Lavinya Dergisi
ÖZGÜRLÜĞÜN EŞİĞİNDE
Vaktinde firar zaferdir. Bundan ala söz duymadım bu hayatta... Topla sana ait ne varsa. Tasın mı tarağın mı? Birikmişliğin içinde çürümüş anıların mı? Üst üste istiflediğin cümlelerin mi ?
Hepsini al ve çık o kapıdan. Arkana bakmadan çık. Bakarsan, göreceğin senin zincirlerin olacak. Son bir kez bak duvardaki asılı resimlere. Kendi gerçekliğini düşlerinle karıştırdığın o anların görüntüsüne. Hepsine elveda de. Sesin içinden değil, hıçkırıklarla değil; güçlü melodilerle dökülsün. Affet ya da affetme. Ne olursa olsun sihirli kelimeyle çık o kapıdan... Elveda!!!
Sonra kapıyı aç. Rüzgarı karşıla. Olmazları olurlar heybesine aktardığın tatlı günlerin acı soğuğunu hisset. Yeni özgürlüklerin can yakıcı ilk nefesini al. Artık her şey farklı olacak diyeceksin lakin içindeki korku ile yürüyeceksin. Seni sen yapan her şeyden uzaklaşmak seni boşluğa sürükleyebilir. Vazgeçme!!!
Yürüdükçe bastığın toprağın sertliği seni gerçekle buluşturacak.

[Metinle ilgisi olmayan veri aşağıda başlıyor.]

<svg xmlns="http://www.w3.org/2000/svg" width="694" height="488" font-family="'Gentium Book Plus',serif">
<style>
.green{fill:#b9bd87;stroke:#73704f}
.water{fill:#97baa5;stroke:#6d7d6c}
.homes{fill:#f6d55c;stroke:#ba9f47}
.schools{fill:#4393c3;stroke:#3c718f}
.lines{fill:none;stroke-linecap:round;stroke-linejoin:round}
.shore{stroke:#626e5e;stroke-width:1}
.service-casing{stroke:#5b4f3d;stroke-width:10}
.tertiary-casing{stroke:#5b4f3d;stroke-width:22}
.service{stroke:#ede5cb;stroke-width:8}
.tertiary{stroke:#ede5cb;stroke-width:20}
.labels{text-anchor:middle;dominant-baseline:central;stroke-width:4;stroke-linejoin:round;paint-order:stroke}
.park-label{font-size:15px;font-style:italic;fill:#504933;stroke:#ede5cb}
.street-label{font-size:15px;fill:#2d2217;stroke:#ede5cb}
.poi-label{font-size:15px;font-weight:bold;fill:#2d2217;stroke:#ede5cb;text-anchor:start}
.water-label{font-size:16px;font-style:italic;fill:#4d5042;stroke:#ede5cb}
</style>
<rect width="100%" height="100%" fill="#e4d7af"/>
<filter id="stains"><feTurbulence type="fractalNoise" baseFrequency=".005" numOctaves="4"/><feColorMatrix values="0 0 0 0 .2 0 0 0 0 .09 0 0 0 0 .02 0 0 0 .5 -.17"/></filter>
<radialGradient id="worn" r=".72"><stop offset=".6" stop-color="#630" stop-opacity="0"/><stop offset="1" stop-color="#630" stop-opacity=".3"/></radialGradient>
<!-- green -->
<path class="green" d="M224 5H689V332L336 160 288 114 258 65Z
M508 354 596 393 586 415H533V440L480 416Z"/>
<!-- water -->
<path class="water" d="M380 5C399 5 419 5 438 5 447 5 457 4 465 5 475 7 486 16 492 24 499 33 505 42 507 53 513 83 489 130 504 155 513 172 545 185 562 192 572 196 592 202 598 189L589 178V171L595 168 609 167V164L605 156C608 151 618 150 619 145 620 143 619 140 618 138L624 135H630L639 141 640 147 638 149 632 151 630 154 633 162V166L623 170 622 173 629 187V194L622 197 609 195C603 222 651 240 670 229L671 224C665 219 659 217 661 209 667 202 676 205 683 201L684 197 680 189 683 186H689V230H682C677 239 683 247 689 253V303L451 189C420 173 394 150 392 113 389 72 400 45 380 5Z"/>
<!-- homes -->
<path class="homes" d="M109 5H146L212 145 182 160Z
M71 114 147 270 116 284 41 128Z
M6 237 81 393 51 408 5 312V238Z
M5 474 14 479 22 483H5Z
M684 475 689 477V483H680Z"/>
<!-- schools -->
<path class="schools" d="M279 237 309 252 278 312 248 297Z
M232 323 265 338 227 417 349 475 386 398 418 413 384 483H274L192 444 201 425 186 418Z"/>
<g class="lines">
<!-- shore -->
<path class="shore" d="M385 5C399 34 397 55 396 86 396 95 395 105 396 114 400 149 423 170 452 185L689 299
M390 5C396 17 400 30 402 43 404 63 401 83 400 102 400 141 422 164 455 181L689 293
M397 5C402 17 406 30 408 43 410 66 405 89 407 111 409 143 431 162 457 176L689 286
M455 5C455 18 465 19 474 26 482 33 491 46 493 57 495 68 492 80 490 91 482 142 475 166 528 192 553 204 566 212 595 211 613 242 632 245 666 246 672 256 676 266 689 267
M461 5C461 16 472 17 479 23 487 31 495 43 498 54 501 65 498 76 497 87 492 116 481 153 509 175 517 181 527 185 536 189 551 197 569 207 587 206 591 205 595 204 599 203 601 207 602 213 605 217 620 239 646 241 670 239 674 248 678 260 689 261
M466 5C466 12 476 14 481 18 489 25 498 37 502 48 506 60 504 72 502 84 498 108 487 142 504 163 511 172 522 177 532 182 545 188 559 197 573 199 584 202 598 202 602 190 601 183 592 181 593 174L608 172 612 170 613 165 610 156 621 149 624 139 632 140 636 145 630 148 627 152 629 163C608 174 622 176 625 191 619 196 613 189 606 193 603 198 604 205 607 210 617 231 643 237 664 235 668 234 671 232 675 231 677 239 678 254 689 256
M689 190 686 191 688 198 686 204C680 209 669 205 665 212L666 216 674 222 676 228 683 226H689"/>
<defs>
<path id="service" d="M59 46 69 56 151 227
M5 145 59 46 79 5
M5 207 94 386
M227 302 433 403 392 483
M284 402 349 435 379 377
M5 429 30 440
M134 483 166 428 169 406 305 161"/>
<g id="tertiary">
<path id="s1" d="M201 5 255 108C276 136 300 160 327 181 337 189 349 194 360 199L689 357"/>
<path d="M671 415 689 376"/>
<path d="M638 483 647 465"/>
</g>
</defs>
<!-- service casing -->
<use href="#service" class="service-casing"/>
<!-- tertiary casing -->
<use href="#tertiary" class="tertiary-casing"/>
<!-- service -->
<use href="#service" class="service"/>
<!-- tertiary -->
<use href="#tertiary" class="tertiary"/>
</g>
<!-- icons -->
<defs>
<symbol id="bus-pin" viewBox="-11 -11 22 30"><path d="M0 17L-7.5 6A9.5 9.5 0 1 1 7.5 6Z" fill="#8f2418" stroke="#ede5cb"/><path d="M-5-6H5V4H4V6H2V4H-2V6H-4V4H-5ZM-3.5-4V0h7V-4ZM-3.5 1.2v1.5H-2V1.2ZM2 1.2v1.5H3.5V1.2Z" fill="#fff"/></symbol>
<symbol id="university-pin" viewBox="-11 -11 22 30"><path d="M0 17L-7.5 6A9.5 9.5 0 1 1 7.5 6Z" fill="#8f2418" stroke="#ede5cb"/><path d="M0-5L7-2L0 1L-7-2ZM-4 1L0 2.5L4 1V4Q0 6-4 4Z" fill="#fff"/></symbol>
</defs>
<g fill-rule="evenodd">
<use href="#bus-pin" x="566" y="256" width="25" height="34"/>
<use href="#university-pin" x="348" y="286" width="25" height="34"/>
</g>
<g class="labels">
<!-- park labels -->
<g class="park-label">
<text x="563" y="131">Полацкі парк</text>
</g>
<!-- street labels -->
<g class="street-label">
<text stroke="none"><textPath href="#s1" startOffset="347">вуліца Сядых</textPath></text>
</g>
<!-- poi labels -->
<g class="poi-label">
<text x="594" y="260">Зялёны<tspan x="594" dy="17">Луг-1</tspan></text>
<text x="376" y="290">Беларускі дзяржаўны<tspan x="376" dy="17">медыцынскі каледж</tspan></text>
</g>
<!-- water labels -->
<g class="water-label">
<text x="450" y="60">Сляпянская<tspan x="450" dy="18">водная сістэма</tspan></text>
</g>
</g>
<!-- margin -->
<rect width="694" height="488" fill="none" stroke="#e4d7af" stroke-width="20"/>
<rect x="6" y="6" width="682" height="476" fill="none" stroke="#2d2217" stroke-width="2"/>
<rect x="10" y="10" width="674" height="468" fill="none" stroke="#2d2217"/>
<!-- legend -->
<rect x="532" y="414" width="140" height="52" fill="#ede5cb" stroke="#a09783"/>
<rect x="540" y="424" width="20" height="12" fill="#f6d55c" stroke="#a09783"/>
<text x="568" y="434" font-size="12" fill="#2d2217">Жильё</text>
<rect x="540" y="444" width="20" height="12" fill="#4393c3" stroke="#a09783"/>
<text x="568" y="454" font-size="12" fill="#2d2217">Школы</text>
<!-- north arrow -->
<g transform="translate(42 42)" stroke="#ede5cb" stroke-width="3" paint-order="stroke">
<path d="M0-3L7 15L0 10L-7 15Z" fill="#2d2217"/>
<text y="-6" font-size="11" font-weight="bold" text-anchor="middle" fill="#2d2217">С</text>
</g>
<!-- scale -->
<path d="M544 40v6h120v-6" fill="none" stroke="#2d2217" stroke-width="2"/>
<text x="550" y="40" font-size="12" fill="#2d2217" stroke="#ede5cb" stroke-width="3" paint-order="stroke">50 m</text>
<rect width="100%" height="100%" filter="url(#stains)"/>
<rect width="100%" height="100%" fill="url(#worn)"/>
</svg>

Her adımda daha gözü kara hissedeceksin. Özgürlük bıçak gibi keskin olacak, kesiklerin gün gün kanayacak. O kan, eskiyi yıkayacak, taze kan sana hayat verecek. Bir tepeden baktığında; sonsuz ihtimallerini gördükçe anlayacaksın yaranın kıymetini. Aldığın o acı dolu nefes şu ana kadar ki en değerli nefesin olacak.

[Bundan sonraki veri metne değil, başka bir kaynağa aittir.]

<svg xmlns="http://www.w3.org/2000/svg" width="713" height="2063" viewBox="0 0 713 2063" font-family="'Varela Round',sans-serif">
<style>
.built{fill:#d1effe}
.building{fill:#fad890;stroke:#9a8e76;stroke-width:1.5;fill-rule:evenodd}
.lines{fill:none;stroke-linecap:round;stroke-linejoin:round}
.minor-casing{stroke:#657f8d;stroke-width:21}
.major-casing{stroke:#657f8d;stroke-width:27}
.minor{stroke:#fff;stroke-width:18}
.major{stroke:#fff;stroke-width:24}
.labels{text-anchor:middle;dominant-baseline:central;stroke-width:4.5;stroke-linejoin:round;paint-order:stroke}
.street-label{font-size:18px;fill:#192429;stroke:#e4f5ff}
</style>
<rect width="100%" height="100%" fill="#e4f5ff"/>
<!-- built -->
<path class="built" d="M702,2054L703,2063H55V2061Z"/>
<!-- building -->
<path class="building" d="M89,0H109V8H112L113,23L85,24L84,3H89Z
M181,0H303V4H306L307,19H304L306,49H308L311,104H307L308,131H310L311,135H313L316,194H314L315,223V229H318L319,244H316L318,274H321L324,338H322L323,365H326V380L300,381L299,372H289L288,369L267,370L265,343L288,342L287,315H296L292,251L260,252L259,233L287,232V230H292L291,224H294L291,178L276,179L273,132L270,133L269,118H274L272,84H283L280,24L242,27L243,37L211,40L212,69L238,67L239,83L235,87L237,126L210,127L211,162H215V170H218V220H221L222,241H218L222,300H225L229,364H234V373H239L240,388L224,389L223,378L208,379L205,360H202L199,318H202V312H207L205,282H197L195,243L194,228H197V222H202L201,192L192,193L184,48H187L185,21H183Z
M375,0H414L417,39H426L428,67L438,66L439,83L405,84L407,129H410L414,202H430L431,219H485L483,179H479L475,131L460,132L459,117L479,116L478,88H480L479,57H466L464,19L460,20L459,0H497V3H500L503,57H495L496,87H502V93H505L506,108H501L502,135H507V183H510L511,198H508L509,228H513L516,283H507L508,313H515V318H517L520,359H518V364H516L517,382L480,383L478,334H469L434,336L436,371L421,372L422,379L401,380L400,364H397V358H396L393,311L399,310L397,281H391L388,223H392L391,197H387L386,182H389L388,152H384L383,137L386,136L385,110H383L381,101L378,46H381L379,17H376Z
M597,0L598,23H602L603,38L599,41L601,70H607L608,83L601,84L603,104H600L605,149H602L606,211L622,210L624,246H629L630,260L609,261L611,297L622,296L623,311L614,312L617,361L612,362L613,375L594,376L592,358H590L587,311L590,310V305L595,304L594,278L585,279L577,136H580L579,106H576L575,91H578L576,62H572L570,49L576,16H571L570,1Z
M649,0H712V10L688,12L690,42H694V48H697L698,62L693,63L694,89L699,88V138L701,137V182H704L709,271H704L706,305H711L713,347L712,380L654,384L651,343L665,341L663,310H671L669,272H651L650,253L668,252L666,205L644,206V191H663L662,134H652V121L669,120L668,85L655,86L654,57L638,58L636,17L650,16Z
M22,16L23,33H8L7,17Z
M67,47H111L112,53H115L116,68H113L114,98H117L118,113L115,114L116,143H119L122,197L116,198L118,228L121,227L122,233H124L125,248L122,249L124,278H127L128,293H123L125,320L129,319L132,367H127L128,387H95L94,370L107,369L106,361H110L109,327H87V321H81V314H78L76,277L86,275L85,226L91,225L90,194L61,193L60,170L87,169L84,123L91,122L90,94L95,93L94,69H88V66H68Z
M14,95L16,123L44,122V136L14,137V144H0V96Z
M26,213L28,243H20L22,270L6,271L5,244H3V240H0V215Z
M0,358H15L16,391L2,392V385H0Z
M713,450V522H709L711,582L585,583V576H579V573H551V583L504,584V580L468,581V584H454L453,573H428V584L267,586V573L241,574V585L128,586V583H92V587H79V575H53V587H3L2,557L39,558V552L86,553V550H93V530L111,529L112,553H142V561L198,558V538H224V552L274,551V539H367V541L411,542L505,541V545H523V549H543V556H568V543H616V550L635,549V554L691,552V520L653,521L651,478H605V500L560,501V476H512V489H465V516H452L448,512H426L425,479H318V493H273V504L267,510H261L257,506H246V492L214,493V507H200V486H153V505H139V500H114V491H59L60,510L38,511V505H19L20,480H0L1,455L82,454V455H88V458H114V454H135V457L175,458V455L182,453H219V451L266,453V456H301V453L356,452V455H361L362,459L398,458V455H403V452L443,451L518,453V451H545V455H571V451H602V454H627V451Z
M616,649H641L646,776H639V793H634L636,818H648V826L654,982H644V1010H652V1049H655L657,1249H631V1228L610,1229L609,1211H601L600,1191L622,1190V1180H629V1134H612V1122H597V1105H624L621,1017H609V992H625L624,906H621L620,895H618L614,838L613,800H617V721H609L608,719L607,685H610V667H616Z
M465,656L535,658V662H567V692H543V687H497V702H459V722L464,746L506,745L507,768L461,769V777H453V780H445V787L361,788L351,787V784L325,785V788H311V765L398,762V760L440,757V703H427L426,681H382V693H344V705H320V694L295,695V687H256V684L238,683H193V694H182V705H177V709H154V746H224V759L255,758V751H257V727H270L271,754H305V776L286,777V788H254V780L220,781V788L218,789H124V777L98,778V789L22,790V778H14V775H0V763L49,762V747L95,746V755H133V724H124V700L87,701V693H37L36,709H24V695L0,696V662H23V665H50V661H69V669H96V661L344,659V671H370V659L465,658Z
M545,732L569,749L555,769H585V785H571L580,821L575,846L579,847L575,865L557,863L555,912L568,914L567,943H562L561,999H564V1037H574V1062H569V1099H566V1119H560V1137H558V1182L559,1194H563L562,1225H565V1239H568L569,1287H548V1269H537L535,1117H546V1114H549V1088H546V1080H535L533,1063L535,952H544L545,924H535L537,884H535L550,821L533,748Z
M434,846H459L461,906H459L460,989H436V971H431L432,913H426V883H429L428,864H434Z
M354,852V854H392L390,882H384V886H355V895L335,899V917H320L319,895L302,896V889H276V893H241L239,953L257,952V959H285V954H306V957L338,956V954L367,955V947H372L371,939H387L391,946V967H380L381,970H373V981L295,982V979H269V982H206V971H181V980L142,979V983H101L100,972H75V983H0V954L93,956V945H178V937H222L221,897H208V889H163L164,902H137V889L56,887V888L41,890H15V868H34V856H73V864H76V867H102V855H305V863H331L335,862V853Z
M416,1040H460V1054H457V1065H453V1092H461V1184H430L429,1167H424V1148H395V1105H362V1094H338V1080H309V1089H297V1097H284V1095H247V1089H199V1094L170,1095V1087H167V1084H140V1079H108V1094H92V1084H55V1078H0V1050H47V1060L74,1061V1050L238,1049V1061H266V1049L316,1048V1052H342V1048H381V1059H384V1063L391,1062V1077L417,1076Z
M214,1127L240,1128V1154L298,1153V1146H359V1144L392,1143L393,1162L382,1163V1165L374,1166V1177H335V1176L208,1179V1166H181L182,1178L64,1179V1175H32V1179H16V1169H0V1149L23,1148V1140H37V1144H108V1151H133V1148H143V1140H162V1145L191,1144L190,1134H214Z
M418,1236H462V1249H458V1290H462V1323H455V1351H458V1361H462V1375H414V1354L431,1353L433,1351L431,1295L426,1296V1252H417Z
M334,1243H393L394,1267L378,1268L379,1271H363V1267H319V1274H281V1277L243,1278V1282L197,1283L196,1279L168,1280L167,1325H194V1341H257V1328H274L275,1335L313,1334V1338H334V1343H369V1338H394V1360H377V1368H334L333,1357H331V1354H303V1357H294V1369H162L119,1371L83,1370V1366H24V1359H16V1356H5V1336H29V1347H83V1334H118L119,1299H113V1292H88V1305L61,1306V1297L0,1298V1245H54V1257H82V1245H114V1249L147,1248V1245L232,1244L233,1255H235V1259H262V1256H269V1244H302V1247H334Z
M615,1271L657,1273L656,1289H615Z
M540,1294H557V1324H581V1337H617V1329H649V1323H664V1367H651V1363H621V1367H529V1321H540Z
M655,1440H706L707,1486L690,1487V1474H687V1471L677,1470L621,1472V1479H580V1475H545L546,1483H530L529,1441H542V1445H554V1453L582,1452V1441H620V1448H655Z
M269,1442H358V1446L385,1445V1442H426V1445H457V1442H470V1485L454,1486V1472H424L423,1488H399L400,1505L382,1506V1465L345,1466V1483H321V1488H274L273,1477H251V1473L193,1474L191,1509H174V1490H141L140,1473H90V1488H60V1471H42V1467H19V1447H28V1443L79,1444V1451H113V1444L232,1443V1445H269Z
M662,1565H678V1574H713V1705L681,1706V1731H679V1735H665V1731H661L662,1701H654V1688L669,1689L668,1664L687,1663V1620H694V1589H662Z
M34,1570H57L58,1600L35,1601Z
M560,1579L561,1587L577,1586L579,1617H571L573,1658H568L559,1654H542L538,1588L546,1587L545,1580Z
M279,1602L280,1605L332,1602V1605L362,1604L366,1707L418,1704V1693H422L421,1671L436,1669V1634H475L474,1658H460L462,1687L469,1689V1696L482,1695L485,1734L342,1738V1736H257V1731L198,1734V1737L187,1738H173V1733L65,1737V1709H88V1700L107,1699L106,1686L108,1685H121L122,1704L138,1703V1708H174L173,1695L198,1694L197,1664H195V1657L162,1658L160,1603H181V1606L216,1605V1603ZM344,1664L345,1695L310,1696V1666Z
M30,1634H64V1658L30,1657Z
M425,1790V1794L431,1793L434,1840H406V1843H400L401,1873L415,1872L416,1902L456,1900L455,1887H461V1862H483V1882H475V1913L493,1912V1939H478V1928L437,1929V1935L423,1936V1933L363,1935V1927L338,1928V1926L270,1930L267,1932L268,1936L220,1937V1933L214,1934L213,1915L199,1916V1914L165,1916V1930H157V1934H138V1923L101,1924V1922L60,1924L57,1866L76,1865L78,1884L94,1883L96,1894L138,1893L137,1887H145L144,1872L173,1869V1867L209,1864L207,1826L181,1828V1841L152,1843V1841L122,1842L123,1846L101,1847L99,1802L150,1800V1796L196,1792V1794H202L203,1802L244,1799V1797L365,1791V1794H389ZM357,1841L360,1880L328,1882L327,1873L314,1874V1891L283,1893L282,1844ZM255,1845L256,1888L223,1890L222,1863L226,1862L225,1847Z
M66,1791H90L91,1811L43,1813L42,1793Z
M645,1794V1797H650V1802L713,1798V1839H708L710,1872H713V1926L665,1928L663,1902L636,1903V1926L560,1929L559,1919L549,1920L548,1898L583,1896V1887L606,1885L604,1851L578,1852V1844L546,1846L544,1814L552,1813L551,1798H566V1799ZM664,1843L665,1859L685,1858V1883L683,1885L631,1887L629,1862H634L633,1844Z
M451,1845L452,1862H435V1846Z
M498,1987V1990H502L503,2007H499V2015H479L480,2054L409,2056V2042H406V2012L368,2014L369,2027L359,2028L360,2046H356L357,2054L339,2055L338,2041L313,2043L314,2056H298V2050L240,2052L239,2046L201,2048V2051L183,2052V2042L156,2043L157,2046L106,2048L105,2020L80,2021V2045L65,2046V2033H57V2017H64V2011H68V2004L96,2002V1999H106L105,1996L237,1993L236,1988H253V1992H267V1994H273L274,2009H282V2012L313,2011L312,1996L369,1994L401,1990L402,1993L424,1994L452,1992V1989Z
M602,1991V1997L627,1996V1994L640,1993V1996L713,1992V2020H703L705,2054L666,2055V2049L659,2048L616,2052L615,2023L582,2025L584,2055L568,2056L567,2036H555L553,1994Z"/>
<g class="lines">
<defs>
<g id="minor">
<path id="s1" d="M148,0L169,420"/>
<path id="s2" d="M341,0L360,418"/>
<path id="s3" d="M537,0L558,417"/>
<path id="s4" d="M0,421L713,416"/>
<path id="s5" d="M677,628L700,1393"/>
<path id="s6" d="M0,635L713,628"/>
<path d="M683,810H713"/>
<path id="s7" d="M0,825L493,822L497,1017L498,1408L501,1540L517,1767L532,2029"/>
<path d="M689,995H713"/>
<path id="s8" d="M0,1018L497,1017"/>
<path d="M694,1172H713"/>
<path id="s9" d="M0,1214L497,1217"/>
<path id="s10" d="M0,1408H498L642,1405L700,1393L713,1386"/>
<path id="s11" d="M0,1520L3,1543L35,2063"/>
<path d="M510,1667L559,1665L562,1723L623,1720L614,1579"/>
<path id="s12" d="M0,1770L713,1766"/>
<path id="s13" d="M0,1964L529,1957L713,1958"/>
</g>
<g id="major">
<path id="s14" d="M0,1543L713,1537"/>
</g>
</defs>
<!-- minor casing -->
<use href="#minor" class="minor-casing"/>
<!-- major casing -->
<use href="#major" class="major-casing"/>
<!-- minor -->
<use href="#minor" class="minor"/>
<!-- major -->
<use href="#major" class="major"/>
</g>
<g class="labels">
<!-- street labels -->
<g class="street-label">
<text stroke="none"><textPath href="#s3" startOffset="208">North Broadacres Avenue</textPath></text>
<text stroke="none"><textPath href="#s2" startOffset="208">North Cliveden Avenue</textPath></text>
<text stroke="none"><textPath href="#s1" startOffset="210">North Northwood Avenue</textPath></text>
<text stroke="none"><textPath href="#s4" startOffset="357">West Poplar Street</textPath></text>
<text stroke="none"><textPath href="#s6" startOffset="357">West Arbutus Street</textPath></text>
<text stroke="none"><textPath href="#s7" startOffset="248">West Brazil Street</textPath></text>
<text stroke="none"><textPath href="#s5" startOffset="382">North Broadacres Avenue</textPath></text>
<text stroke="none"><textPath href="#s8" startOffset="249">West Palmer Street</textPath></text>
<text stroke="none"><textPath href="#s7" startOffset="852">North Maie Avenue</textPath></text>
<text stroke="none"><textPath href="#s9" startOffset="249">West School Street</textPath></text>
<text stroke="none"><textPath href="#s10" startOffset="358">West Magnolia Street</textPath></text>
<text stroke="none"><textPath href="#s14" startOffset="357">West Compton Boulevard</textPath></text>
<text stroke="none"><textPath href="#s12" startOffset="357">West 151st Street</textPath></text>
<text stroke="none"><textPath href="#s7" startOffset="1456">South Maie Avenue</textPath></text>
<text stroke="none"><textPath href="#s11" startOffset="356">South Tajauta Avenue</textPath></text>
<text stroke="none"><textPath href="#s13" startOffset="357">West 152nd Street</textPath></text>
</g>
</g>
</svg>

Ve o an bir fısıltı duyacaksın ''Burası yeniden başlamanın toprakları''. Gözlerin ufukta bilmediği renkleri, tanımadığı iklimi süzüyor olacak. Her şey yabancı bir o kadar da tanıdık gelecek. Hiç bir yere ait olmamanın garip huzurunu tadacaksın belki de. İşte o an aklında geçmişten tek bir anı saklayacaksın ;
En afili kırmızı rujunu heba etmek uğruna, yaz kızım aynana... Vaktinde firar zaferdir.